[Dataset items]
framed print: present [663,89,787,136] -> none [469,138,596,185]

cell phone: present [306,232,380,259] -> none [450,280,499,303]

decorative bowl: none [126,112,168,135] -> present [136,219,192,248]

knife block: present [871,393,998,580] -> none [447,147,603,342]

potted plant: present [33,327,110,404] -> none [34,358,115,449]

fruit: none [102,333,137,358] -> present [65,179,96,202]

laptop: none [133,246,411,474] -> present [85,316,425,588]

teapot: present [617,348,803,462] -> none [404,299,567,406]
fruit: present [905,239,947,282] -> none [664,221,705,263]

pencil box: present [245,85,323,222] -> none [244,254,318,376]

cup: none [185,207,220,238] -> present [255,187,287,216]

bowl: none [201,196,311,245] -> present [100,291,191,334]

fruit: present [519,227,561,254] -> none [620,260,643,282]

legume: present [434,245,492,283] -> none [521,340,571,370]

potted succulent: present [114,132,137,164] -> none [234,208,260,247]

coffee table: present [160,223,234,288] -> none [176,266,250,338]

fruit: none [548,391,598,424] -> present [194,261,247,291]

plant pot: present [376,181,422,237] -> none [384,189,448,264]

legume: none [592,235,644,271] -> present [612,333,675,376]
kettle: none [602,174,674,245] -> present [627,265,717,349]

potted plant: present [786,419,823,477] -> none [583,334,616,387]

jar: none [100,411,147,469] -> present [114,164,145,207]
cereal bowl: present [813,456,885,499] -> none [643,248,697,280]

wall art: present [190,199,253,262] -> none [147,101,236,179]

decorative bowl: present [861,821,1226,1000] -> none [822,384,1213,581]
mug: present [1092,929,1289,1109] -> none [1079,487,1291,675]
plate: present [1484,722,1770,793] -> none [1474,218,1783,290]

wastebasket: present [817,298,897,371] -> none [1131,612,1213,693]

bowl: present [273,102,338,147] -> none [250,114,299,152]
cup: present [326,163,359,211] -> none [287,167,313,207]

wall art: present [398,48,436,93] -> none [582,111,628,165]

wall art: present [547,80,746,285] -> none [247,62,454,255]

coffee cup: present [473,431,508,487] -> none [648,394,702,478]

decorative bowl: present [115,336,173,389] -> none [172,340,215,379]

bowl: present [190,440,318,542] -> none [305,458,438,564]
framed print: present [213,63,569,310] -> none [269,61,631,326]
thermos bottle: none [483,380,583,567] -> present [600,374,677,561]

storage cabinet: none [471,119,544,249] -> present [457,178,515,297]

**Problem**
Make an exact transcription of the entries above.

**Task response**
framed print: present [663,89,787,136] -> none [469,138,596,185]

cell phone: present [306,232,380,259] -> none [450,280,499,303]

decorative bowl: none [126,112,168,135] -> present [136,219,192,248]

knife block: present [871,393,998,580] -> none [447,147,603,342]

potted plant: present [33,327,110,404] -> none [34,358,115,449]

fruit: none [102,333,137,358] -> present [65,179,96,202]

laptop: none [133,246,411,474] -> present [85,316,425,588]

teapot: present [617,348,803,462] -> none [404,299,567,406]
fruit: present [905,239,947,282] -> none [664,221,705,263]

pencil box: present [245,85,323,222] -> none [244,254,318,376]

cup: none [185,207,220,238] -> present [255,187,287,216]

bowl: none [201,196,311,245] -> present [100,291,191,334]

fruit: present [519,227,561,254] -> none [620,260,643,282]

legume: present [434,245,492,283] -> none [521,340,571,370]

potted succulent: present [114,132,137,164] -> none [234,208,260,247]

coffee table: present [160,223,234,288] -> none [176,266,250,338]

fruit: none [548,391,598,424] -> present [194,261,247,291]

plant pot: present [376,181,422,237] -> none [384,189,448,264]

legume: none [592,235,644,271] -> present [612,333,675,376]
kettle: none [602,174,674,245] -> present [627,265,717,349]

potted plant: present [786,419,823,477] -> none [583,334,616,387]

jar: none [100,411,147,469] -> present [114,164,145,207]
cereal bowl: present [813,456,885,499] -> none [643,248,697,280]

wall art: present [190,199,253,262] -> none [147,101,236,179]

decorative bowl: present [861,821,1226,1000] -> none [822,384,1213,581]
mug: present [1092,929,1289,1109] -> none [1079,487,1291,675]
plate: present [1484,722,1770,793] -> none [1474,218,1783,290]

wastebasket: present [817,298,897,371] -> none [1131,612,1213,693]

bowl: present [273,102,338,147] -> none [250,114,299,152]
cup: present [326,163,359,211] -> none [287,167,313,207]

wall art: present [398,48,436,93] -> none [582,111,628,165]

wall art: present [547,80,746,285] -> none [247,62,454,255]

coffee cup: present [473,431,508,487] -> none [648,394,702,478]

decorative bowl: present [115,336,173,389] -> none [172,340,215,379]

bowl: present [190,440,318,542] -> none [305,458,438,564]
framed print: present [213,63,569,310] -> none [269,61,631,326]
thermos bottle: none [483,380,583,567] -> present [600,374,677,561]

storage cabinet: none [471,119,544,249] -> present [457,178,515,297]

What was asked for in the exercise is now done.